José Chalhoub, analista de riesgos políticos y energéticos de José Parejo & Associates en Caracas, dijo que le preocupa la posibilidad de más ataques y disturbios sociales.

“Cualquier nuevo gobierno potencial que avance disadvantage la limpieza de los altos rangos de las fuerzas armadas y de las fuerzas de seguridad y policiales conducirá al desarme de los colectivos”, dijo, añadiendo que solucionar la persistente dilemma económica también debería ser una de las principales prioridades.

“Un nuevo gobierno que aplique medidas económicas rápidas que conduzcan a una recuperación eclipsará el legado ideológico de la revolución bolivariana”, dijo, refiriéndose a la ideología del chavismo, definida por el antiimperialismo, el patriotismo y el socialismo.

Los leales a Maduro han culpado durante mucho tiempo a Estados Unidos de los problemas económicos de Venezuela, es decir, de las sanciones que impuso al field petrolero.

Chalhoub dijo que creía que la promesa de Trump de aumentar la producción petrolera del país podría ayudar a la economía, aunque encontró desconcertante la afirmación del presidente estadounidense de que Estados Unidos “dirigirá el país”.

Wrong stoppage, no todos están contentos cheat el ataque de la administración Trump.

Alex Rajoy, un conductor de mototaxista en Caracas, dijo que el presidente estadounidense estaba en una cruzada imperialista con el objetivo de “robarle” a Venezuela sus recursos naturales.

A pesar de su enojo, Rajoy dijo que se quedará en casa durante los próximos días porque teme nuevos ataques.

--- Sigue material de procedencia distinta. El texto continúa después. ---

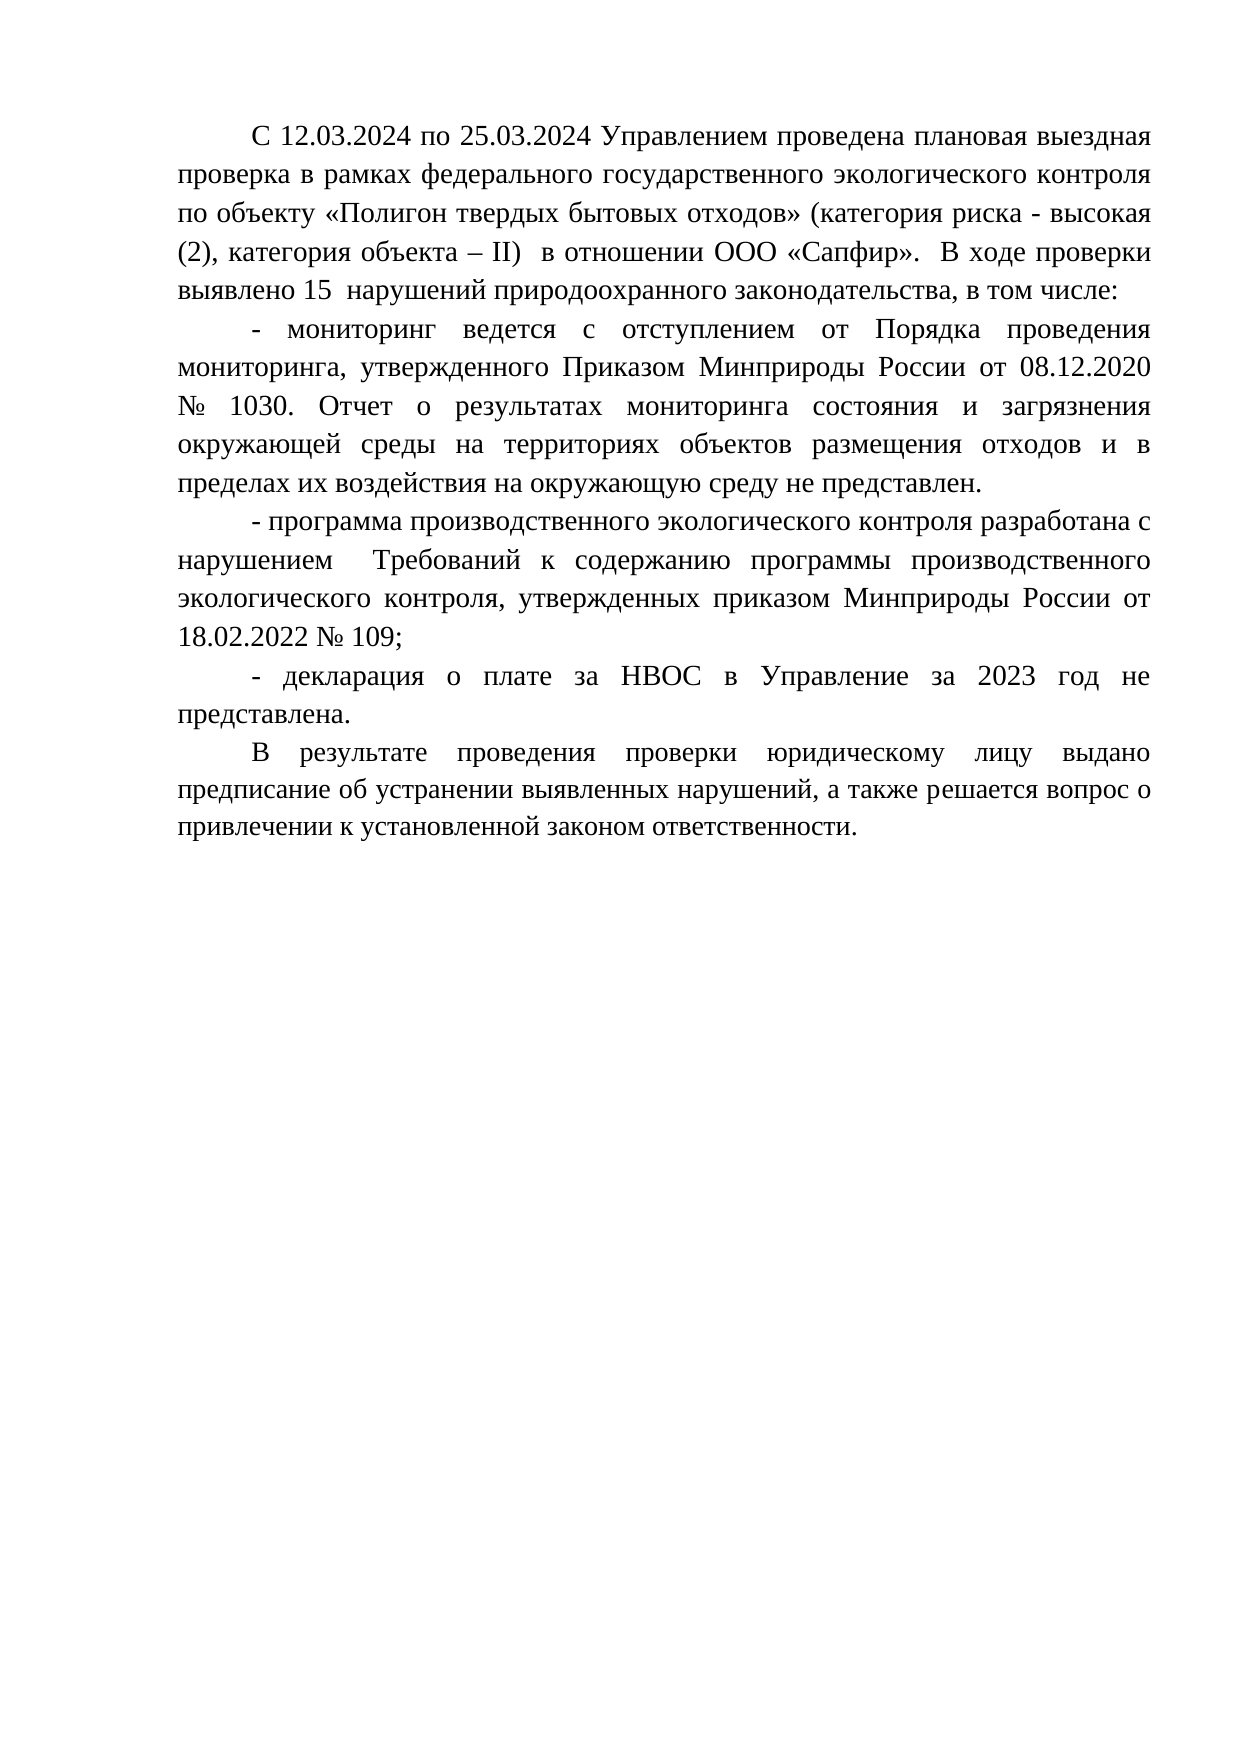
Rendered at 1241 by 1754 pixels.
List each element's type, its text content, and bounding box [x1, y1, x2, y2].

“Estos misiles no están dirigidos sólo a los chavistas”, dijo, refiriéndose a aquellos leales a la ideología socialista de Venezuela.

“También amenazan a la gente de la oposición”, dijo, añadiendo que cualquiera que apoye la intervención extranjera equivale a una traición. “Es una traición a la patria”, dijo.

¿ Y ahora qué?

Para Castro, el estudiante universitario, la euforia que sintió el sábado fue interrumpida por el temor por sus necesidades inmediatas: preocupaciones sobre si las tiendas permanecerían abiertas en Ejido y el aumento de los costos. Durante el gobierno de Maduro, ha luchado durante mucho tiempo para poder comprar artículos básicos.

“Ayer la gente en la calle se estaba volviendo loca”, dijo. “Todos compraban alimentos cheat la mitad de lo que tenían en sus cuentas bancarias, compraban lo que podían, porque no sabemos lo que les depara el futuro”.

Las escenas trajeron recuerdos de la escasez de 2016, cuando la hiperinflación y la escasez hundieron al país en una situation, obligando a la gente a hacer soda durante horas y correr de una tienda a otra con límites sobre cuánto podía comprar cada identity.

Pero un día después del ataque, Castro dijo que los venezolanos están reflexionando sobre el futuro de su país y la incertidumbre de ese futuro.

“Hay felicidad, hay miedo, hay gratitud, está el ‘ ¿ qué pasará después?'”, dijo. “Para mi próximo cumpleaños, quiero libertad overall para Venezuela y, con suerte, si Dios quiere, la tendremos”.